Buy the latest issue online!
Never miss an update! Get PC Plus in your RSS reader and follow us on Twitter

Tutorial: Build The Ultimate PC

it's easy to use any spare machines you may have to create a single homogeneous computing mega-matrix. Yes.

You can never have enough processing power, especially if you enjoy working with 3D graphics or compiling your own software. Luckily, it's easy to use any spare machines you may have to create a single homogeneous computing mega-matrix and calculation engine just by wiring them all together and running the right software. Even modest hardware can make a significant contribution to your net computing power, and in this tutorial from PC Plus 278, we show you how...

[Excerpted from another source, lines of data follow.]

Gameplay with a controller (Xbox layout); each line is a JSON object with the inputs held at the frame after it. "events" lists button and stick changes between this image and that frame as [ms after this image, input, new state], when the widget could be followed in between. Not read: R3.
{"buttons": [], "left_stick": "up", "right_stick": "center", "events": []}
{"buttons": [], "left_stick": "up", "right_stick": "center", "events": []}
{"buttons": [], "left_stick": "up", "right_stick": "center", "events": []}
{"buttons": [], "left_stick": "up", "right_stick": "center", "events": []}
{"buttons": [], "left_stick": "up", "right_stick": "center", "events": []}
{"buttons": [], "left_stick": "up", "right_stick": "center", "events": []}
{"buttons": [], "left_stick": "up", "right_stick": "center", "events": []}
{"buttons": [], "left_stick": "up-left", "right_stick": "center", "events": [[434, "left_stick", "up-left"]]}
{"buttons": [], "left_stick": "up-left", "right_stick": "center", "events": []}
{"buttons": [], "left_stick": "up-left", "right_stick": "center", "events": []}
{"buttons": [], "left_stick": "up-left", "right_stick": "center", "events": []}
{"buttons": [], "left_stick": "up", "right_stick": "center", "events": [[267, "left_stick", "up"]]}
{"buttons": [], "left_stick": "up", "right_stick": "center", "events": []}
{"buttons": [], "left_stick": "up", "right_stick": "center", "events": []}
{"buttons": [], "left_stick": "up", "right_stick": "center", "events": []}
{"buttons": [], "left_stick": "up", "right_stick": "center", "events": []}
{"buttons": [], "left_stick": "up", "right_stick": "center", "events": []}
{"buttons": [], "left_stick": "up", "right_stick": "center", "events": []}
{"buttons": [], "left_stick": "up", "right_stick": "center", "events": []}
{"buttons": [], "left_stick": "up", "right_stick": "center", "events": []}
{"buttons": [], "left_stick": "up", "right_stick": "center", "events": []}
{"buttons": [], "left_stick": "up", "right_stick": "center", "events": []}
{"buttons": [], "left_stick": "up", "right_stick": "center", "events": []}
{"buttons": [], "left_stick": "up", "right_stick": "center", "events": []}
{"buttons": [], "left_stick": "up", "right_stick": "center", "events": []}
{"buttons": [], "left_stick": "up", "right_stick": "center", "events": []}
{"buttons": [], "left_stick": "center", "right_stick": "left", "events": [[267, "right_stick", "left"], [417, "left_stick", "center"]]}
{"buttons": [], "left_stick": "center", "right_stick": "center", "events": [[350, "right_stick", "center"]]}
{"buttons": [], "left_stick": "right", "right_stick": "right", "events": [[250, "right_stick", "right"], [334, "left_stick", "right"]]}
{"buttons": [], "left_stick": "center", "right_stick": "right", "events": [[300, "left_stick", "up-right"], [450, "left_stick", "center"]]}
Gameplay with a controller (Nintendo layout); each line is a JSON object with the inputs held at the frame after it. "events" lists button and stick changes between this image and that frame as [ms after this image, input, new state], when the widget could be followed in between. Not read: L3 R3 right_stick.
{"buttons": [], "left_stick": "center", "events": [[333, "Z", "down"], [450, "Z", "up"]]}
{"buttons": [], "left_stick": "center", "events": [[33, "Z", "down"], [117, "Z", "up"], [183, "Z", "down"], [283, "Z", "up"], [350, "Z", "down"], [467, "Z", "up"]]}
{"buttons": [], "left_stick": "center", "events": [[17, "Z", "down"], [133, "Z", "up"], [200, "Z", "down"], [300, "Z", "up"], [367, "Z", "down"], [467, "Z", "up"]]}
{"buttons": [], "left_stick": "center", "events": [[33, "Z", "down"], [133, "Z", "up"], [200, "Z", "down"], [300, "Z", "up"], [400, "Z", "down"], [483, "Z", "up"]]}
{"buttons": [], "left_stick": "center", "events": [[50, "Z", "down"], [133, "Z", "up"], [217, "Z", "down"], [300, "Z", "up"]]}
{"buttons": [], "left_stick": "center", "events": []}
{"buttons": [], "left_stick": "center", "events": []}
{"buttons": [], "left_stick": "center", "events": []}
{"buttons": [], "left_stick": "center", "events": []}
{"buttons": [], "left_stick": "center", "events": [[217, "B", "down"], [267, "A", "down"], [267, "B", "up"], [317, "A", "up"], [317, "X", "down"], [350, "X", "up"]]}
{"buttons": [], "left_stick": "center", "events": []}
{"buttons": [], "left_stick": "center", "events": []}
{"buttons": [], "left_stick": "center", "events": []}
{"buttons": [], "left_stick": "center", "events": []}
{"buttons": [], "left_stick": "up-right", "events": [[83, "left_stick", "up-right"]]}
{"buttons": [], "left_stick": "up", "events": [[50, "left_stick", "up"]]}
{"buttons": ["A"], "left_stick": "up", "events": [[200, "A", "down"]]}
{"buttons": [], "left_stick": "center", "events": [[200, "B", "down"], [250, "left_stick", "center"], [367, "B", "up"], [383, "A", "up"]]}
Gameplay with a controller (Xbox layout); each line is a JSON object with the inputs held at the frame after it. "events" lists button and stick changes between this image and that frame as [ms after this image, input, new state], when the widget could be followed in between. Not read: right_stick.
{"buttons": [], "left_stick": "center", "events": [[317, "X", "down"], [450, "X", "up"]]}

And don't forget, if you're a Linux fan check out our tutorials about how to build your own Linux distro and how to boot into Linux over a network.

The shopping list

In theory, you can use any old PC. The minimum requirement is that it must be able to run Linux; so that narrows the choice down to almost any PC from the last 10 years. But in reality, the cluster works best if the machines that you’re linking together are relatively close in specification, especially when you start to take running costs into consideration. A 1GHz Athlon machine, for example, could cost you over £50 a year in electricity costs. You’d be much better off spending this money on a processor upgrade for a more efficient machine. A similar platform for each computer also makes configuration considerably easier.

For our cluster, we used four identical powerful machines. You only need powerful machines if you’re making a living from something computer-based – 3D animation, for instance – where you can weigh the extra cost against increased performance. We’re also going to assume that you have a main machine you can use as the master. This will be the eyes and ears of the cluster, and it’s from here that you’ll be able to set up jobs and control the other machines.

Hardware compatibility

Linux has come a long way in terms of hardware compatibility, but you don’t want to be troubleshooting three different network adaptors if you can help it. And it’s the network adaptors that are likely to be the weakest link. Cluster computing is dependent on each machine having access to the same data, and that means that data needs to be shuffled between each of the machines on the network cluster continually.

Due to the heavy data requirement, wireless is too slow for almost any task, so you’re going to need a physical connection between each machine. The faster your networking hardware, the better. To start with, you should be fine with your standard Ethernet ports as long as they’re capable of megabit speeds (100Mbps). If you need greater capacity, gigabit Ethernet cards are also cheap. Just stick them into a free PCI or PCI-X slot, and then disable the slower port if you can.

You’ll also need a way of connecting the machines together. A gigabit switch can be bought for around £20 to £30, and this will let you connect each machine together at the maximum speed capacity. You may be able to use the Ethernet ports on an Internet or wireless router, but most will only be able to handle megabit speeds. It might be a good idea to start out using your standard Ethernet ports and your Internet or wireless router and upgrade to a dedicated switch and ports later on.

As for general PC requirements, that depends on how you plan to use your cluster. Memory is more important than processing speed because it’s likely that you’ll be using your combined computing power for large, memory-intensive jobs. That means lots of images and textures in the case of 3D rendering, or lots of libraries, objects and source files in the case of distributed compilation.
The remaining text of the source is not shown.